- _Task_
Repeat the data exactly. Pictures are not part of the copy.
━━ Source information ━━
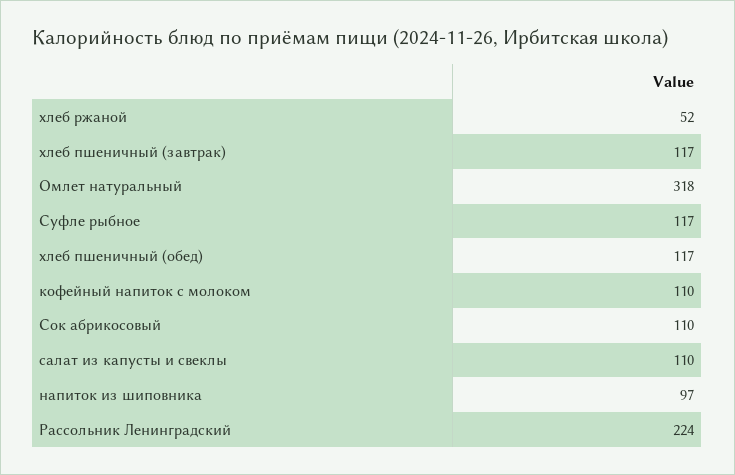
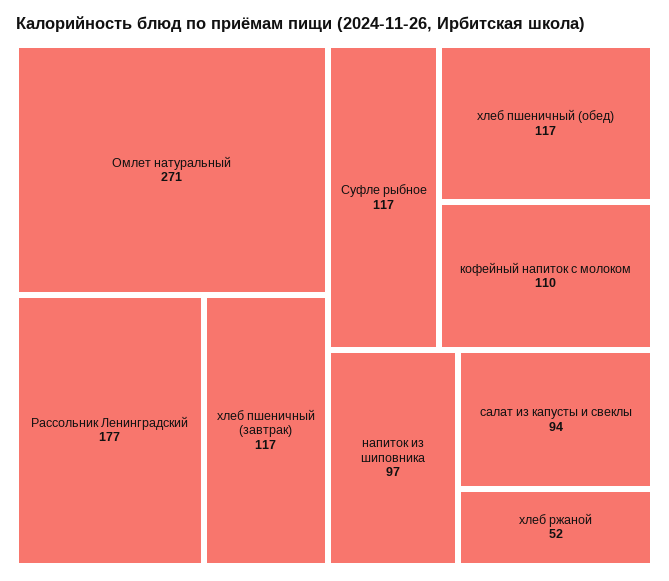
  {
    "хлеб ржаной": 52,
    "хлеб пшеничный (завтрак)": 117,
-   "Омлет натуральный": 318,
+   "Омлет натуральный": 271,
    "Суфле рыбное": 117,
    "хлеб пшеничный (обед)": 117,
    "кофейный напиток с молоком": 110,
-   "Сок абрикосовый": 110,
-   "салат из капусты и свеклы": 110,
+   "салат из капусты и свеклы": 94,
    "напиток из шиповника": 97,
-   "Рассольник Ленинградский": 224
+   "Рассольник Ленинградский": 177
  }

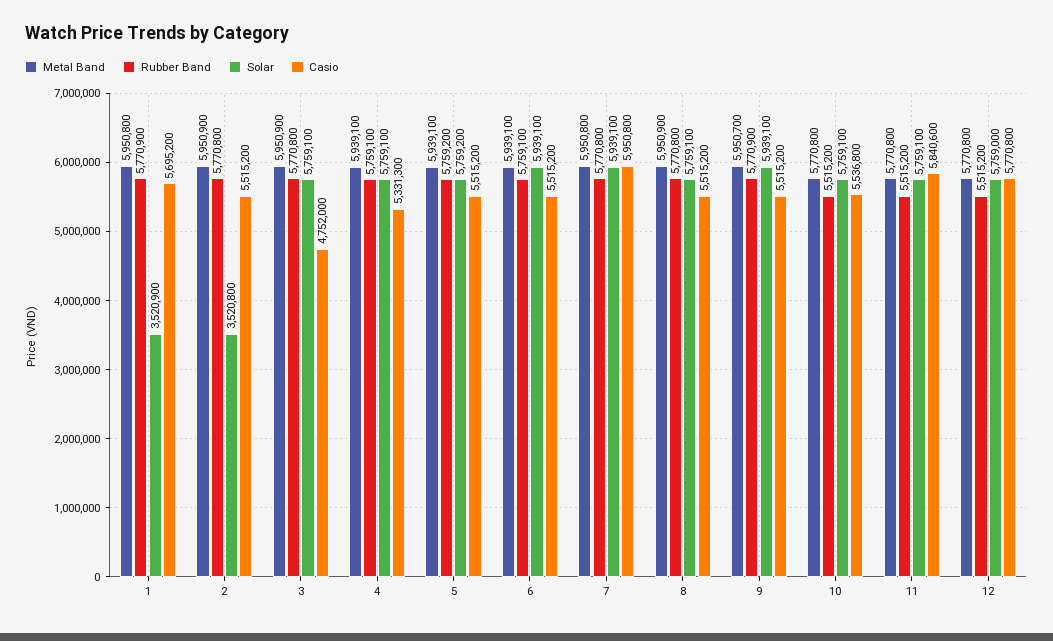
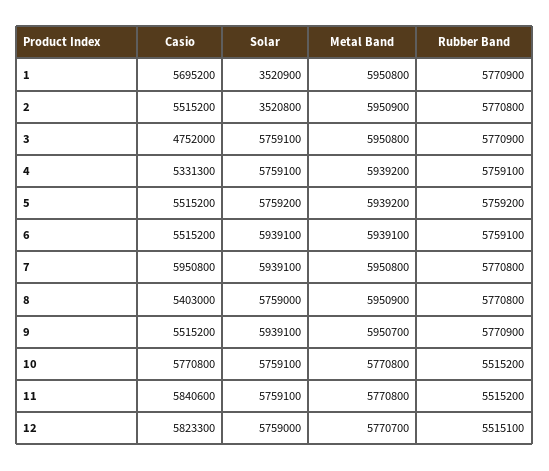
  {
    "Metal Band": {
      "1": 5950800,
      "2": 5950900,
-     "3": 5950900,
+     "3": 5950800,
-     "4": 5939100,
+     "4": 5939200,
-     "5": 5939100,
+     "5": 5939200,
      "6": 5939100,
      "7": 5950800,
      "8": 5950900,
      "9": 5950700,
      "10": 5770800,
      "11": 5770800,
-     "12": 5770800
+     "12": 5770700
    },
    "Rubber Band": {
      "1": 5770900,
      "2": 5770800,
-     "3": 5770800,
+     "3": 5770900,
      "4": 5759100,
      "5": 5759200,
      "6": 5759100,
      "7": 5770800,
      "8": 5770800,
      "9": 5770900,
      "10": 5515200,
      "11": 5515200,
-     "12": 5515200
+     "12": 5515100
    },
    "Solar": {
      "1": 3520900,
      "2": 3520800,
      "3": 5759100,
      "4": 5759100,
      "5": 5759200,
      "6": 5939100,
      "7": 5939100,
-     "8": 5759100,
+     "8": 5759000,
      "9": 5939100,
      "10": 5759100,
      "11": 5759100,
      "12": 5759000
    },
    "Casio": {
      "1": 5695200,
      "2": 5515200,
      "3": 4752000,
      "4": 5331300,
      "5": 5515200,
      "6": 5515200,
      "7": 5950800,
-     "8": 5515200,
+     "8": 5403000,
      "9": 5515200,
-     "10": 5536800,
+     "10": 5770800,
      "11": 5840600,
-     "12": 5770800
+     "12": 5823300
    }
  }

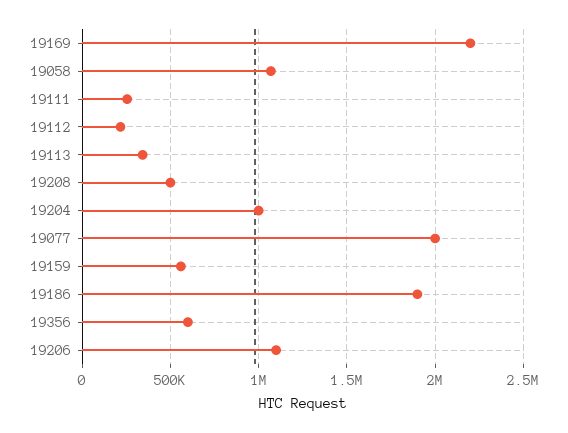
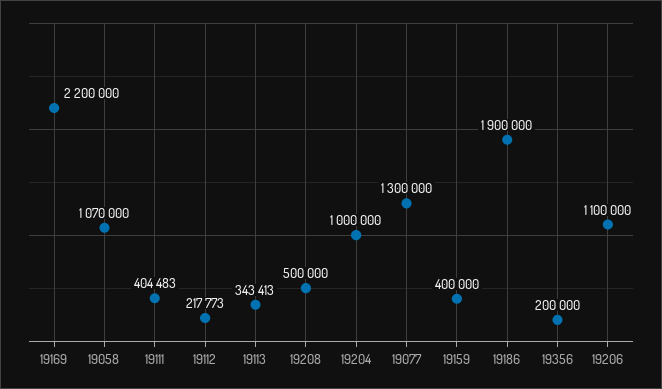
  {
    "19169": 2200000,
    "19058": 1070000,
-   "19111": 250000,
+   "19111": 404483,
    "19112": 217773,
    "19113": 343413,
    "19208": 500000,
    "19204": 1000000,
-   "19077": 2000000,
+   "19077": 1300000,
-   "19159": 550000,
+   "19159": 400000,
    "19186": 1900000,
-   "19356": 600000,
+   "19356": 200000,
    "19206": 1100000
  }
━━━
- _Written reply_
  {
    "хлеб ржаной": 52,
    "хлеб пшеничный (завтрак)": 117,
-   "Омлет натуральный": 318,
+   "Омлет натуральный": 271,
    "Суфле рыбное": 117,
    "хлеб пшеничный (обед)": 117,
    "кофейный напиток с молоком": 110,
-   "Сок абрикосовый": 110,
-   "салат из капусты и свеклы": 110,
+   "салат из капусты и свеклы": 94,
    "напиток из шиповника": 97,
-   "Рассольник Ленинградский": 224
+   "Рассольник Ленинградский": 177
  }

  {
    "Metal Band": {
      "1": 5950800,
      "2": 5950900,
-     "3": 5950900,
+     "3": 5950800,
-     "4": 5939100,
+     "4": 5939200,
-     "5": 5939100,
+     "5": 5939200,
      "6": 5939100,
      "7": 5950800,
      "8": 5950900,
      "9": 5950700,
      "10": 5770800,
      "11": 5770800,
-     "12": 5770800
+     "12": 5770700
    },
    "Rubber Band": {
      "1": 5770900,
      "2": 5770800,
-     "3": 5770800,
+     "3": 5770900,
      "4": 5759100,
      "5": 5759200,
      "6": 5759100,
      "7": 5770800,
      "8": 5770800,
      "9": 5770900,
      "10": 5515200,
      "11": 5515200,
-     "12": 5515200
+     "12": 5515100
    },
    "Solar": {
      "1": 3520900,
      "2": 3520800,
      "3": 5759100,
      "4": 5759100,
      "5": 5759200,
      "6": 5939100,
      "7": 5939100,
-     "8": 5759100,
+     "8": 5759000,
      "9": 5939100,
      "10": 5759100,
      "11": 5759100,
      "12": 5759000
    },
    "Casio": {
      "1": 5695200,
      "2": 5515200,
      "3": 4752000,
      "4": 5331300,
      "5": 5515200,
      "6": 5515200,
      "7": 5950800,
-     "8": 5515200,
+     "8": 5403000,
      "9": 5515200,
-     "10": 5536800,
+     "10": 5770800,
      "11": 5840600,
-     "12": 5770800
+     "12": 5823300
    }
  }

  {
    "19169": 2200000,
    "19058": 1070000,
-   "19111": 250000,
+   "19111": 404483,
    "19112": 217773,
    "19113": 343413,
    "19208": 500000,
    "19204": 1000000,
-   "19077": 2000000,
+   "19077": 1300000,
-   "19159": 550000,
+   "19159": 400000,
    "19186": 1900000,
-   "19356": 600000,
+   "19356": 200000,
    "19206": 1100000
  }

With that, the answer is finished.